6. Ngongoro, a very large and prized sort.

Those three were used for noble or welcome visitors; one of this last variety, ngongoro, was said to have been sufficient for a man, but if a very great eater he might be able to manage two, hence, perhaps, its name, ngongoro—wonderful! from Onomatopaeia, that being the name of the strong nasal sound usually emitted on expressing great astonishment at anything. [37]

7. Mamaku,
8. Haukopa.
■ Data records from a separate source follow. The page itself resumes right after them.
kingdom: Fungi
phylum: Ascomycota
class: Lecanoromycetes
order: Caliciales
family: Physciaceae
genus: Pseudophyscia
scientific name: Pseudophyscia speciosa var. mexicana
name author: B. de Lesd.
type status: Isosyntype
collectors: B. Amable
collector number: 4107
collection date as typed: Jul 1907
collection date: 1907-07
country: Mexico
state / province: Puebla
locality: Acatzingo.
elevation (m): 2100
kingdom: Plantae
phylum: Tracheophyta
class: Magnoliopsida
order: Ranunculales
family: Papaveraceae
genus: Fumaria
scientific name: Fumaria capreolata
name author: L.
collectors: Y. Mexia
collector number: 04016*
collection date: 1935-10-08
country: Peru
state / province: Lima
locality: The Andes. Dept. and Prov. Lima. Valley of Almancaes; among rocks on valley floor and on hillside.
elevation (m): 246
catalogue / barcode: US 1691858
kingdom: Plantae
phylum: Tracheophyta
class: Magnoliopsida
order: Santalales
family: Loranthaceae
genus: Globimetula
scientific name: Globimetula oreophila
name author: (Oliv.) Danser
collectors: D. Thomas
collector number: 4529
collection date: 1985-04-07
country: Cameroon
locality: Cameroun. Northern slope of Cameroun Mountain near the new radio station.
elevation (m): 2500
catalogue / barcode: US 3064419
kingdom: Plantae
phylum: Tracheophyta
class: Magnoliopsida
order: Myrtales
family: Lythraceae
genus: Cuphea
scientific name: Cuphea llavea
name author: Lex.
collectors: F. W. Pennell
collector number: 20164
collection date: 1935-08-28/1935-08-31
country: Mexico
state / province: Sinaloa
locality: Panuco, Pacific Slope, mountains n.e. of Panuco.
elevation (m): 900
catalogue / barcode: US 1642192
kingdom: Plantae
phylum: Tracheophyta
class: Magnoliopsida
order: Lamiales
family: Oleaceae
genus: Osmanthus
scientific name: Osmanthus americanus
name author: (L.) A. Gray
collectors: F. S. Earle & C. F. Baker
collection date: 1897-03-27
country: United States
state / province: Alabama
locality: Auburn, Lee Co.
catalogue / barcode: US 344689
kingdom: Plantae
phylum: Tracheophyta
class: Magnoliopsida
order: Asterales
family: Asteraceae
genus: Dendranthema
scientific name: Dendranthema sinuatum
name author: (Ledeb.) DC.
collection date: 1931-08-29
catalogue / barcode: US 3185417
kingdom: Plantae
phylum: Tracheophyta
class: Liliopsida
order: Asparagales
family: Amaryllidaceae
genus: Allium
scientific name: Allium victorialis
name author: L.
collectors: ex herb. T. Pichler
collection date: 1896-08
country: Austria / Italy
Good kinds, usually eaten at the hahunga—exhuming and scraping the bones of a chief.
9. Tokotokohau, a large kind used at feasts.
*10. Kinakina, used by workmen when working together in large bodies.

2. The varieties formerly grown here at Hawke’s Bay and on the East Coast, south of the East Cape, not included in the above list:—

11. Paeangaanga.
12. Kohuorangi.
13. Patai.
14. Matatiti.
15. Takatakaapo.
16. Tautaumahei.
17. Koareare, a white-fleshed sort.
18. Kakatarahaere, a dark-fleshed sort.
19. Upokotiketike.

Also Nos. 1, 2, 5, and 10, marked with a star.

Besides those they had here two others, which I have never seen; they were peculiar (if they really were taros, which, from their names, I doubt).

20. Uhikoko (“he taro noa, otira he pai ano”—a common taro of the usual kind, but a very good one).

21. Uhiraurenga.

Of this last it is said, “he taro tapu tenei, he atua, whanatu rawa te ringa ki te hopu kia taona hei kai, rere atu ana.” = This was a sacred taro (or one used only for tabooed purposes); it was a demon (or something extraordinary), when the hand of the taker was stretched forth to lay hold of it, that it might be baked for food, lo! it suddenly removed away.

Several of those taros I have both seen and eaten.